Allogeneic stem-cell transplantation
This is only an option for a minority of patients, particularly those who are young, fit and have a human leukocyte antigen-matched sibling (or well-matched unrelated) donor. Response rates are high, but unfortunately relapse is common.
Maintenance therapy
Lenalidomide is used as maintenance therapy after relapse, to help prolong remission. Toxicities include venous thromboembolism (so anticoagulation is often prescribed to prevent this), cramp and cytopenias.
Plasmapheresis
Plasma viscosity may provide an indication for plasmapheresis but clinical features are far more important. Evidence of critical ischaemia, neurological syndrome or coma may improve following this intervention.
Supportive care
Hypercalcaemia should be managed with fluids and bisphosphonates initially. Bisphosphonates should be continued on a monthly basis, even with a normal calcium level, as there is a suggestion that they may reduce bony disease and modulate the disorder.

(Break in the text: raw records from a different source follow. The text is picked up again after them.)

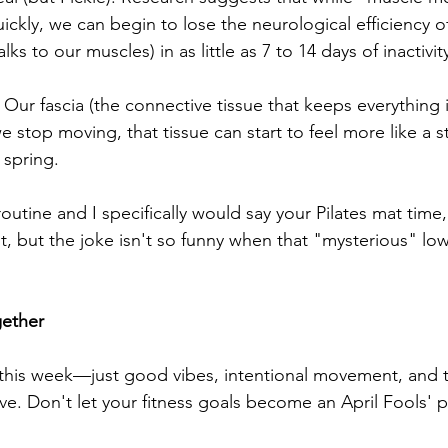
uickly, we can begin to lose the neurological efficiency
lks to our muscles) in as little as 7 to 14 days of inactivit
: Our fascia (the connective tissue that keeps everything i
stop moving, that tissue can start to feel more like a sti
 spring.
outine and I specifically would say your Pilates mat time, 
t, but the joke isn't so funny when that "mysterious" lo
gether
this week—just good vibes, intentional movement, and t
ove. Don't let your fitness goals become an April Fools' 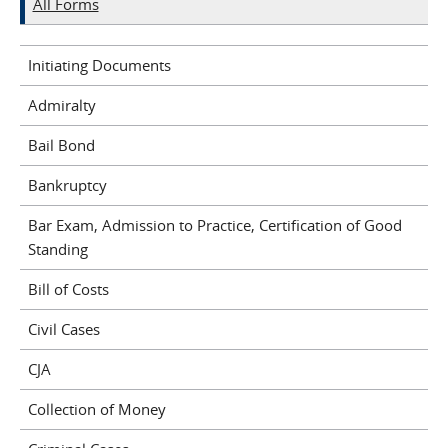
All Forms
Initiating Documents
Admiralty
Bail Bond
Bankruptcy
Bar Exam, Admission to Practice, Certification of Good
Standing
Bill of Costs
Civil Cases
CJA
Collection of Money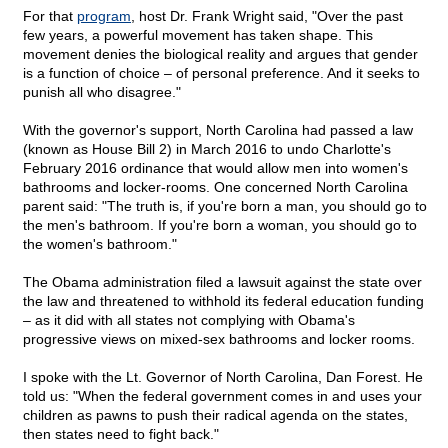
For that
program
, host Dr. Frank Wright said, "Over the past
few years, a powerful movement has taken shape. This
movement denies the biological reality and argues that gender
is a function of choice – of personal preference. And it seeks to
punish all who disagree."
With the governor's support, North Carolina had passed a law
(known as House Bill 2) in March 2016 to undo Charlotte's
February 2016 ordinance that would allow men into women's
bathrooms and locker-rooms. One concerned North Carolina
parent said: "The truth is, if you're born a man, you should go to
the men's bathroom. If you're born a woman, you should go to
the women's bathroom."
The Obama administration filed a lawsuit against the state over
the law and threatened to withhold its federal education funding
– as it did with all states not complying with Obama's
progressive views on mixed-sex bathrooms and locker rooms.
I spoke with the Lt. Governor of North Carolina, Dan Forest. He
told us: "When the federal government comes in and uses your
children as pawns to push their radical agenda on the states,
then states need to fight back."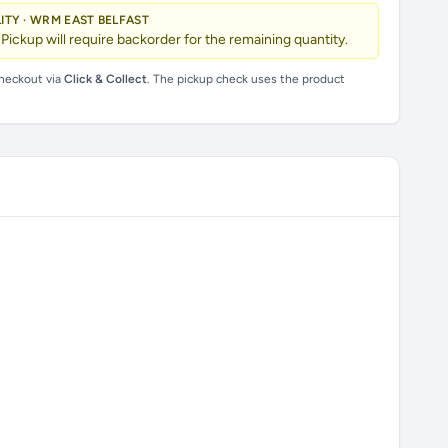
LITY · WRM EAST BELFAST
 Pickup will require backorder for the remaining quantity.
checkout via
Click & Collect
. The pickup check uses the product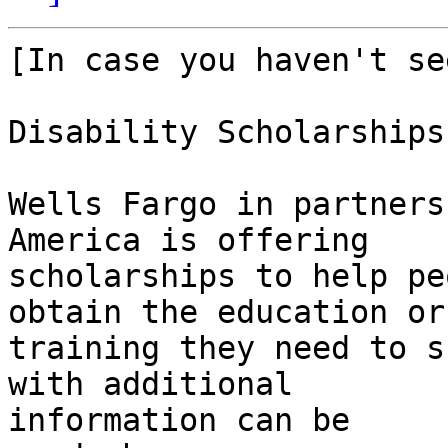
[In case you haven't se
Disability Scholarships

Wells Fargo in partners
America is offering 

scholarships to help pe
obtain the education or 
training they need to s
with additional 

information can be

Pain is common in myeloma and often requires opiate analgesia plus NSAIDs. Radiotherapy may be helpful in controlling pain due to localised bony lesions.
Recurrent blood transfusions and antibiotics may be required as a result of both the disease and the treatment. In patients who have recurrent infections, prophylactic infusions of intravenous immunoglobulins may be considered.
Psychological support
The patient will almost certainly need some help in coming to terms with the diagnosis. Try to involve family or friends, particularly when first explaining the situation. Societies exist for support and information, and the patient should be given access to these.
Prognosis
Median survival with chemotherapy is about 3–5 years. A high ISS stage (see above) correlates with a poor prognosis.